» TASK INSTRUCTIONS
Repeat the listing that follows, character for character, minus the pictures.

» DATASET EXTRACT
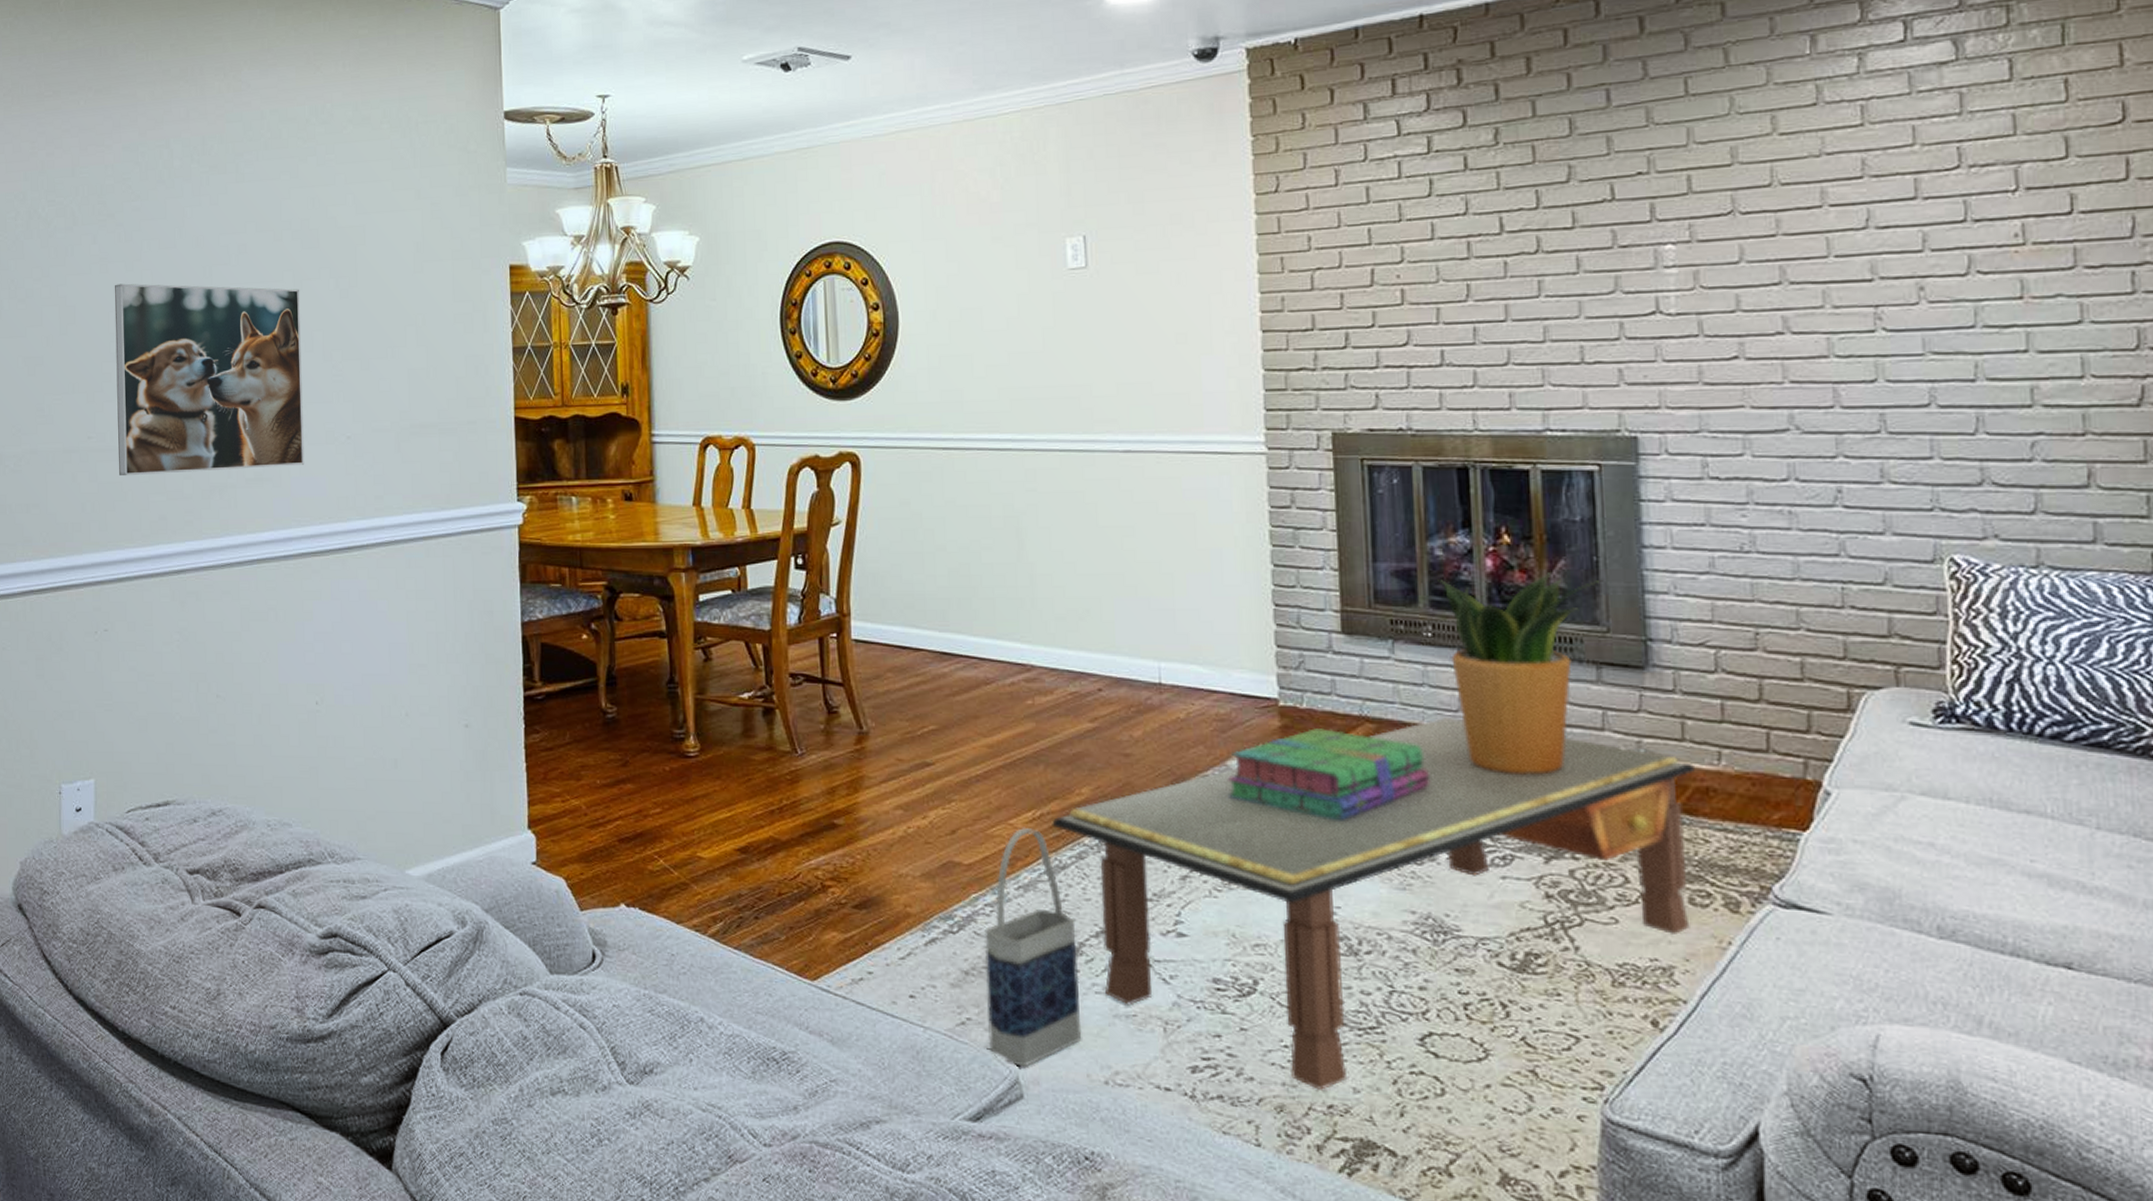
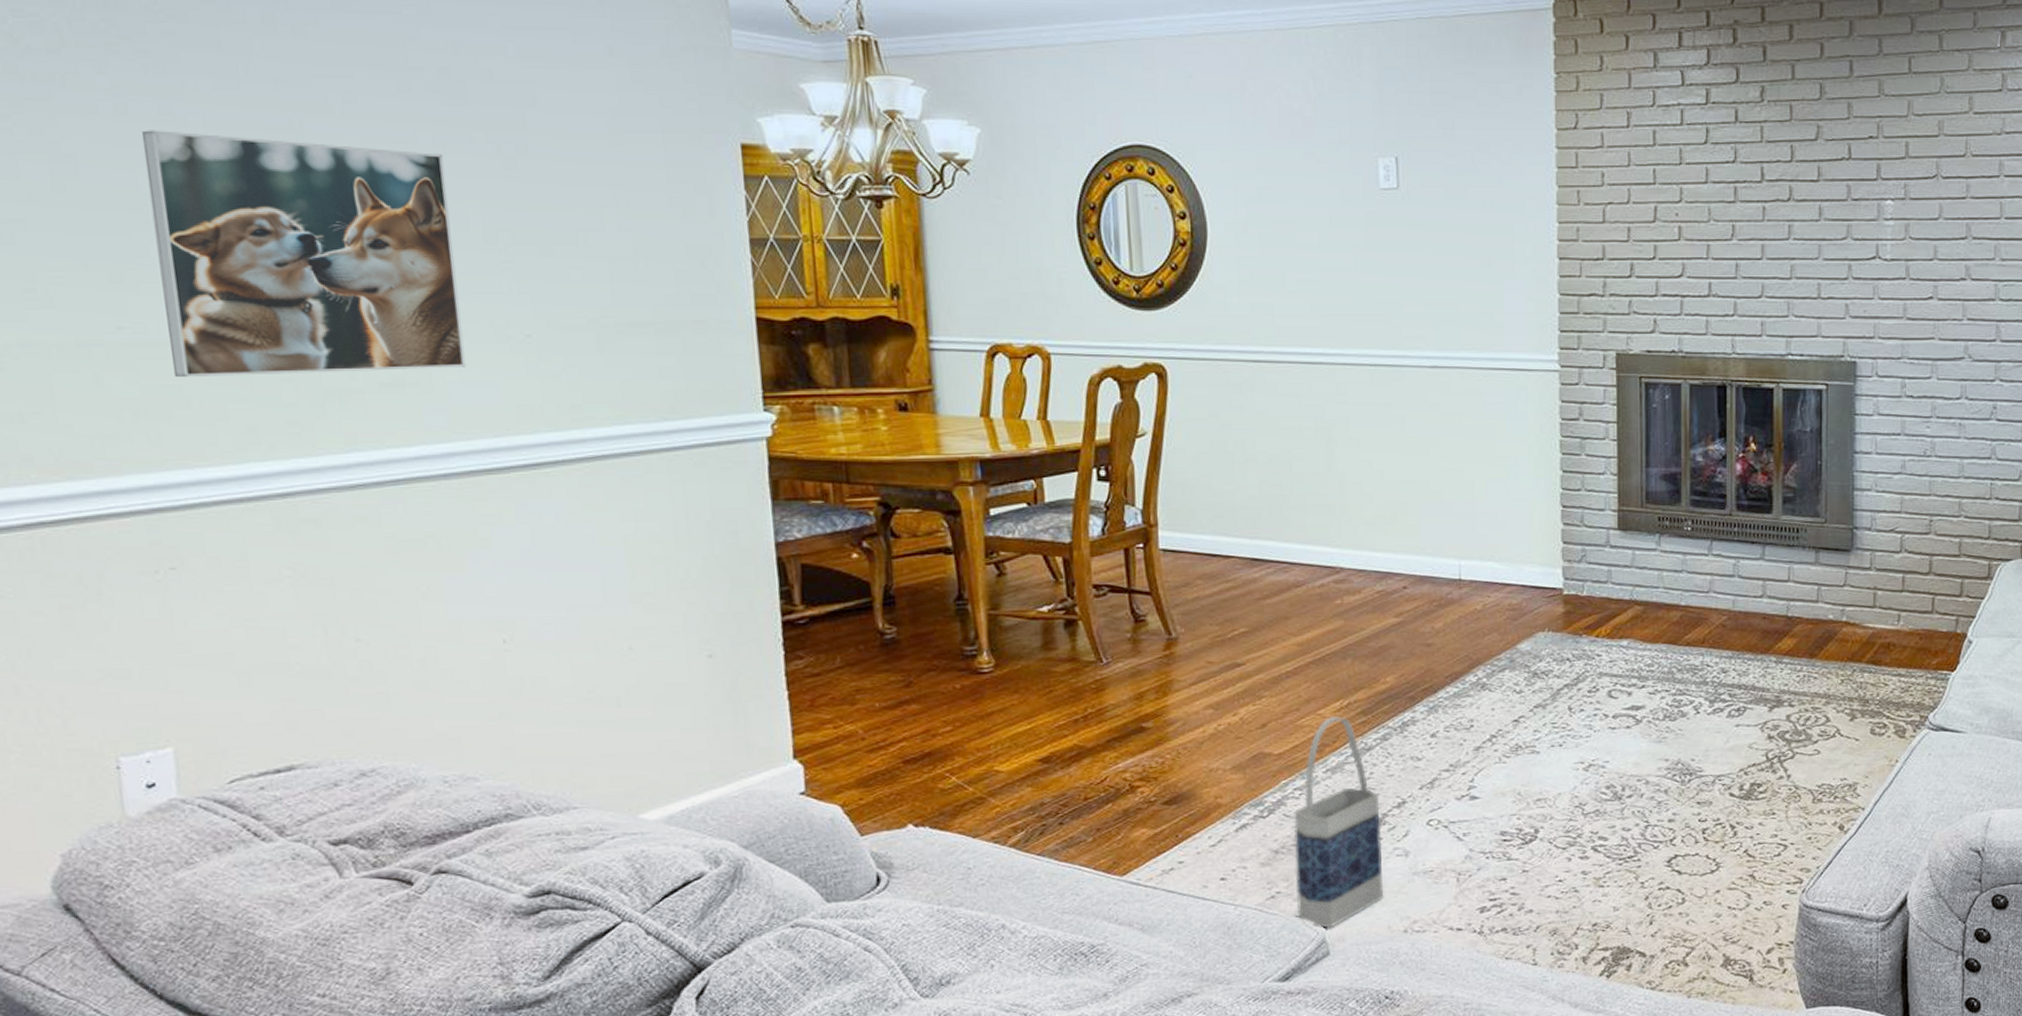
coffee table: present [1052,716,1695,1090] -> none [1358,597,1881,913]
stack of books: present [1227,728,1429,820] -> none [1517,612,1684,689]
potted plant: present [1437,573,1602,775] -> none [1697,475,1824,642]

» TASK OUTPUT
coffee table: present [1052,716,1695,1090] -> none [1358,597,1881,913]
stack of books: present [1227,728,1429,820] -> none [1517,612,1684,689]
potted plant: present [1437,573,1602,775] -> none [1697,475,1824,642]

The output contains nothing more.